Score 16-20 when the specification matches all CODEX.md conventions. Score 12-15 when it follows most conventions with only one or two minor deviations. Score 8-11 when there are multiple inconsistencies with existing API patterns. Score 0-7 when the specification introduces new patterns that contradict established conventions.
Dimension 5: Appropriate Abstraction (0-10 Points)
Appropriate abstraction measures whether the specification focuses on WHAT and WHY rather than HOW. Look for mentions of databases, code structure, or implementation details.
Time-box your reviews to maintain momentum while ensuring quality. Different review depths serve different purposes.
10-Minute Triage Review:
Quickly scan for obvious issues. Check that all template sections are present. Look for obviously vague terms like "appropriate" or "reasonable." Verify the specification matches CODEX.md conventions. Confirm examples use realistic data formats rather than placeholders.
30-Minute Deep Review:
Score each dimension systematically and identify specific issues. For each section, note line numbers and exact problems. Document what needs to change rather than just noting that something is wrong.
5-Minute Revision Check:
After the AI refines the specification, verify your feedback was addressed. Re-score the affected dimensions. Check if the total score reached 75 or higher.
Providing Effective Feedback:
Specificity is key. Point to exact line numbers and state precisely what needs to change. Write "Line 42: Replace 'valid format' with regex: ^[a-z0-9-]{1,30}$" rather than "Make it clearer." Show examples of what you want rather than describing it abstractly.

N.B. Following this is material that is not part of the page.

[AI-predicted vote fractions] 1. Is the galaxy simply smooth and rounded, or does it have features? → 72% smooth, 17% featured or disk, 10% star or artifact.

Your workflow now combines human judgment with AI speed. Prepare your prompt in 5 minutes by identifying related code or specifications and gathering requirements. Generate the specification in 2 minutes by providing the enhanced prompt to AI. Review and score in 10-30 minutes by evaluating on the five dimensions. Refine through 5-10 minutes per iteration by providing specific feedback and re-scoring. Approve when the score reaches 75 or higher and proceed to implementation.
This process typically takes 10-15 minutes to reach an approved specification, compared to 20-25 minutes with informal prompts. More importantly, the resulting specification prevents design issues that would take hours to fix in code. You are not just creating documentation—you are architecting better features through thoughtful collaboration with AI.